* [ABOUT THIS TASK]:
Pictures stay out; everything else in the listing below is to be restated word for word.

* [RECORDS SUPPLIED]:

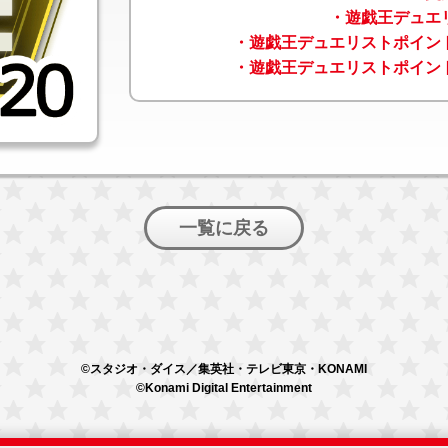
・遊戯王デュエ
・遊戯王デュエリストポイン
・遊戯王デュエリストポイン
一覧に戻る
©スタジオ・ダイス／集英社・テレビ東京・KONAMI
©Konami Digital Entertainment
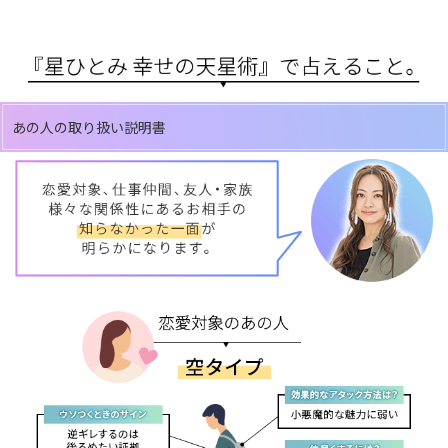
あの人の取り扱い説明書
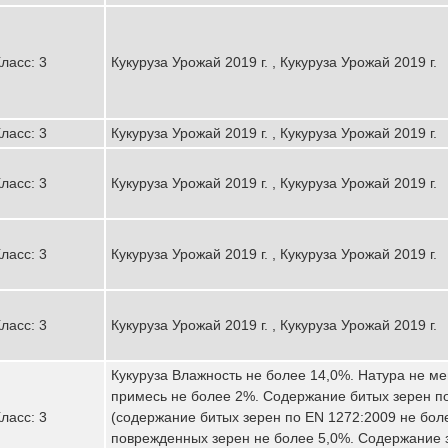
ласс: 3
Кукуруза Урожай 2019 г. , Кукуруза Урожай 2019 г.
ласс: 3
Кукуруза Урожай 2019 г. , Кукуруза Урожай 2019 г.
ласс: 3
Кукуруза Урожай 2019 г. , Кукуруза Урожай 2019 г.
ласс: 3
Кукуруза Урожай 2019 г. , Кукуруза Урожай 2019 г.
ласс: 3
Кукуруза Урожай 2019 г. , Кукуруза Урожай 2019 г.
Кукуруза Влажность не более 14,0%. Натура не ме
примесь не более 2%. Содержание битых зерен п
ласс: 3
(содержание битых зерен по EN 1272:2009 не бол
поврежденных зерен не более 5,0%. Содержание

* [OUTPUT OF THE EXERCISE]:
・遊戯王デュエ
・遊戯王デュエリストポイン
・遊戯王デュエリストポイン
一覧に戻る
©スタジオ・ダイス／集英社・テレビ東京・KONAMI
©Konami Digital Entertainment
あの人の取り扱い説明書
ласс: 3
Кукуруза Урожай 2019 г. , Кукуруза Урожай 2019 г.
ласс: 3
Кукуруза Урожай 2019 г. , Кукуруза Урожай 2019 г.
ласс: 3
Кукуруза Урожай 2019 г. , Кукуруза Урожай 2019 г.
ласс: 3
Кукуруза Урожай 2019 г. , Кукуруза Урожай 2019 г.
ласс: 3
Кукуруза Урожай 2019 г. , Кукуруза Урожай 2019 г.
Кукуруза Влажность не более 14,0%. Натура не ме
примесь не более 2%. Содержание битых зерен п
ласс: 3
(содержание битых зерен по EN 1272:2009 не бол
поврежденных зерен не более 5,0%. Содержание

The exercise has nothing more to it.